# EXERCISE REQUIREMENTS
Rewrite the quoted paragraph starting "It would make sense" in the HBase mailing list message below as a short list of its main points.
(Beginning of PASSAGE)
Home | About | Sematext search-lucene.com search-hadoop.com
NEW: Monitor These Apps!
elasticsearch, apache solr, apache hbase, hadoop, redis, casssandra, amazon cloudwatch, mysql, memcached, apache kafka, apache zookeeper, apache storm, ubuntu, centOS, red hat, debian, puppet labs, java, senseiDB
 Search Hadoop and all its subprojects:

Switch to Threaded View
HBase >> mail # user >> Behavior of Filter.transform() in FilterList?


Copy link to this message
-
Re: Behavior of Filter.transform() in FilterList?
On Mon, Jul 1, 2013 at 12:01 PM, lars hofhansl <[EMAIL PROTECTED]> wrote:

> It would make sense, but it is not immediately clear how to do so cleanly.
> We would no longer be able to call transform at the StoreScanner level (or
> evaluate the filter multiple times, or require the filters to maintain
> their - last - state and only apply transform selectively).
>

I believe this change can be implemented directly in FilterList, without
requiring other changes.
(End of PASSAGE)
(Beginning of DATASET ENTRIES)
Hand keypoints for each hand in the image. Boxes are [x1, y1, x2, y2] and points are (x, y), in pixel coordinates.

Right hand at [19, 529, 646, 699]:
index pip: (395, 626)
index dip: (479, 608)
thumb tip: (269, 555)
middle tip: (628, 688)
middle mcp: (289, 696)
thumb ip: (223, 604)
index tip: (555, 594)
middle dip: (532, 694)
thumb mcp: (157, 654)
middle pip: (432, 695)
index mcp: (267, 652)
(End of DATASET ENTRIES)
# SOLUTION
- The idea makes sense, but it's not clear how to do it cleanly.
- Transform could no longer be called at the StoreScanner level.
- The other options would be to evaluate the filter multiple times, or to require filters to keep their last state and apply transform only selectively.